» **Liste des activités**:
A – Répondez à ces questions sur l'extrait relatif à la précarité des salariés :
(i) Quel pourcentage de Cdd compte-t-on parmi les salariés de 15 à 29 ans ?
(ii) Quelle part de précaires relève-t-on entre 30 et 49 ans ?
(iii) D'après l'extrait, si la précarité n'est pas une fatalité, qu'est-elle ?
B – Énumérez tous les types d'emploi que l'extrait relatif à la précarité des salariés mentionne pour les salariés de 15 à 29 ans.
C – Recopiez la partie de l'extrait relatif à la précarité des salariés qui s'ouvre sur les mots contenant « Parmi les salariés de 15 » et se ferme sur « 89,4 % de salariés/actifs. ».

» **Extrait fourni**:
Parmi les salariés de 15 à 29 ans, il y a 16,1 % de Cdd, 6,9 % d’apprentis, 5,5% d’intérimaires, 4,8 % d’emplois aidés et 63,6 % de Cdi sur 96,9 % de salariés/actifs. Parmi les salariés de 30 à 49 ans, il n’y a plus que 5,4 % de Cdd, 0 % d’apprentis, 1,7 % d’intérimaires, 1 % d’emplois aidés, soit 81,3 % de Cdi sur un total de 89,4 % de salariés/actifs.

Parmi les salariés de plus de 50 ans, il n’y a plus que 0,7 d’intérimaires, 3 % de Cdd, 0,8 % d’emplois aidés soit 77,6 % de Cdi sur 82,1 % de salariés/actifs. Mais deux sur trois, c’est vrai arrivent à 60 ans sans être actifs, soit qu’ils soient au chômage, soit malades ou handicapés. En y regardant de prés, on voit donc surtout 33,3 % de précaires parmi les jeunes de 15 à 29 ans, 8,1 % entre 30 et 49 ans, et 4,5 % au-delà de 50 ans. La précarité n’est donc pas une fatalité, mais un mode « d’accueil » brutal, délibéré, organisé, des jeunes sur le marché du travail. Rien, ni dans l’organisation du travail, ni sur le marché du travail ne justifie cette violence ségrégationniste : il est seulement passé dans les mœurs des patrons que l’on peut flexibiliser plus facilement un jeune parce qu’il n’est prétendument pas formé, installé, spécialisé.

» **Données fournies**:
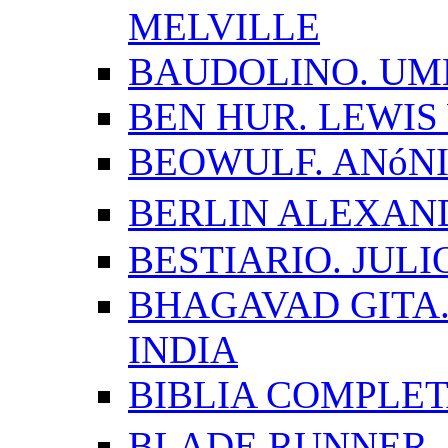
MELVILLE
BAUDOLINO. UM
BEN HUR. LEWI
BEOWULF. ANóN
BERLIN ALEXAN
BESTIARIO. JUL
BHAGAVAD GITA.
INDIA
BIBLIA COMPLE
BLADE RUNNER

...

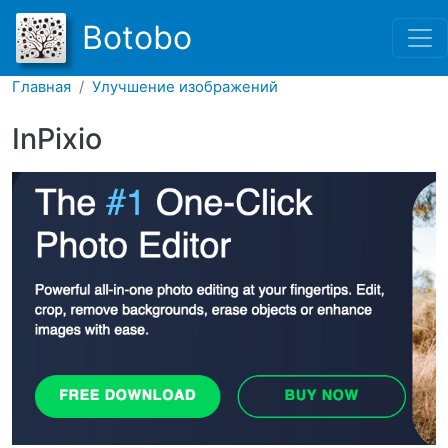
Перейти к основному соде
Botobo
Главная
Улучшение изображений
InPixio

---

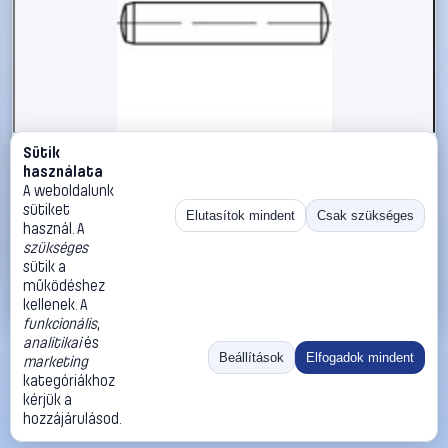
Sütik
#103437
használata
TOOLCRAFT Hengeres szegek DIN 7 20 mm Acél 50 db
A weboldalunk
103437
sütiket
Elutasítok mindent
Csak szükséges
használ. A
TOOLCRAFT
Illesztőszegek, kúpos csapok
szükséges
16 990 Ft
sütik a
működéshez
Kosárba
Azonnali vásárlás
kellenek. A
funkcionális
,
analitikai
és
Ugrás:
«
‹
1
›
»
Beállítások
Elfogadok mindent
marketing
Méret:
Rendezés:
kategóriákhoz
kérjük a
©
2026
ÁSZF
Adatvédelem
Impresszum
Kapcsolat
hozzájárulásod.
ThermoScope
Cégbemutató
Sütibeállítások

» **Réponses aux activités**:
A –
(i) 16,1 %
(ii) 8,1 %
(iii) Un mode « d'accueil » brutal, délibéré, organisé, des jeunes sur le marché du travail.

B – Cdd, apprentis, intérimaires, emplois aidés, Cdi

C –
Parmi les salariés de 15 à 29 ans, il y a 16,1 % de Cdd, 6,9 % d’apprentis, 5,5% d’intérimaires, 4,8 % d’emplois aidés et 63,6 % de Cdi sur 96,9 % de salariés/actifs. Parmi les salariés de 30 à 49 ans, il n’y a plus que 5,4 % de Cdd, 0 % d’apprentis, 1,7 % d’intérimaires, 1 % d’emplois aidés, soit 81,3 % de Cdi sur un total de 89,4 % de salariés/actifs.